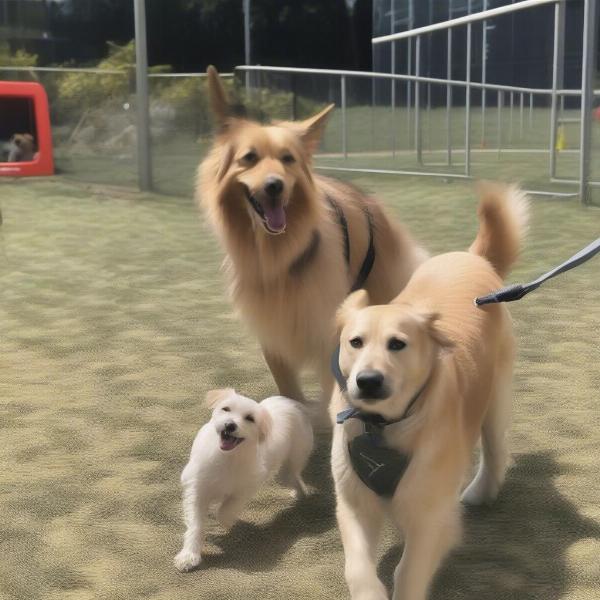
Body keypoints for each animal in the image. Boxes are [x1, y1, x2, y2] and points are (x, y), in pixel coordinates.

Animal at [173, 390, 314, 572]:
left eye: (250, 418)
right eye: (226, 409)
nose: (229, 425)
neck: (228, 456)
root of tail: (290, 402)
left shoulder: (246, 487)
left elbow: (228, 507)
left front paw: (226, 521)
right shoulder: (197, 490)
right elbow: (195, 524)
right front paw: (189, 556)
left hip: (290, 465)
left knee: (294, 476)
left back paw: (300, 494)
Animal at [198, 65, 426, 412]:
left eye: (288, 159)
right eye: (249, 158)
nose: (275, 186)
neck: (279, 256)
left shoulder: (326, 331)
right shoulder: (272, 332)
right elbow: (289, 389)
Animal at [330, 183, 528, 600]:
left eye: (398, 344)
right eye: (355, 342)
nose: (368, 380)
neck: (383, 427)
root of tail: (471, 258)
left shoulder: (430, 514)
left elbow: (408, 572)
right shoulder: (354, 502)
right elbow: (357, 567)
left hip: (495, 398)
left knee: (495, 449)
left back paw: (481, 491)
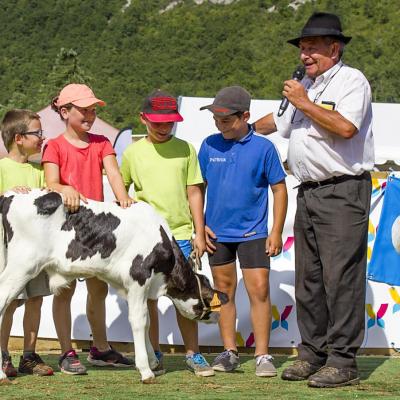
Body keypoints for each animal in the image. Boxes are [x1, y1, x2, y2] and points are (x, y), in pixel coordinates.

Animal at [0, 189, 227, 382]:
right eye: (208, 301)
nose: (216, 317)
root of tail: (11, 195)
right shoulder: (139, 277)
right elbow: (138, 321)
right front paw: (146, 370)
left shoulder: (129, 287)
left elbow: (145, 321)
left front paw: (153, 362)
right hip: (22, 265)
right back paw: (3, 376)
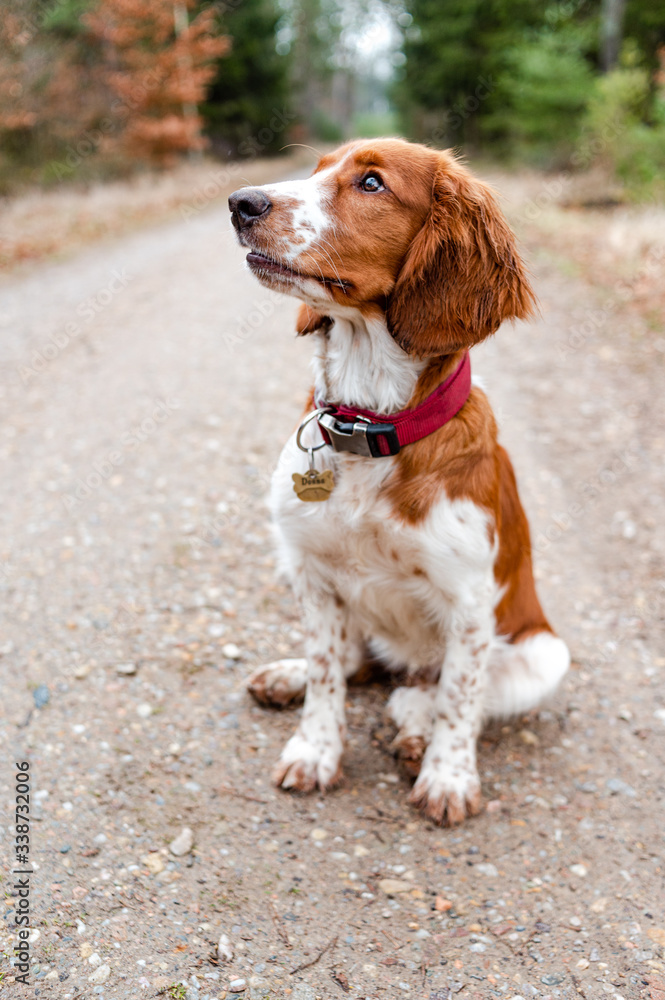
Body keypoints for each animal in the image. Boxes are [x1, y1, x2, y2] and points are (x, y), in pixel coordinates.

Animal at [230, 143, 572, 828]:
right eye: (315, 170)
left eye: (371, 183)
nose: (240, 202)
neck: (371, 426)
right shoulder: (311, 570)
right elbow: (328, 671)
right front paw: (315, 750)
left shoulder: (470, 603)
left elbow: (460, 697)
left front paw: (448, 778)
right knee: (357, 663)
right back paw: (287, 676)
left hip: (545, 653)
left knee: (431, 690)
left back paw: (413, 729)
...
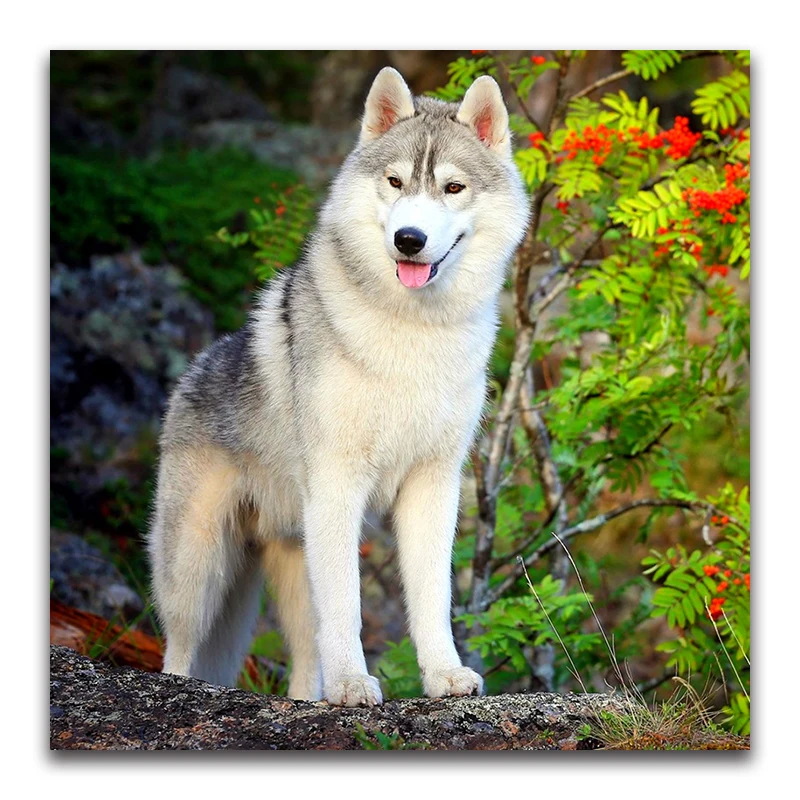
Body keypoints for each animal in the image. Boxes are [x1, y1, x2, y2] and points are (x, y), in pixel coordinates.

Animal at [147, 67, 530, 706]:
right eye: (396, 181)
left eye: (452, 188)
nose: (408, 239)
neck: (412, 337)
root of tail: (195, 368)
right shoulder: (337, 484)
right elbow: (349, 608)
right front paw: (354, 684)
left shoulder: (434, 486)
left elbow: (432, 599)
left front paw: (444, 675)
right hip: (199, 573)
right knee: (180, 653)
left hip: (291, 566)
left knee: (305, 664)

# WHAT THE TASK ASKS
Whenever a line of the entries contains the string "root", copy that line.

# RESULT BELOW
root of tail: (290, 402)
root of tail: (471, 258)
root of tail: (11, 195)
root of tail: (195, 368)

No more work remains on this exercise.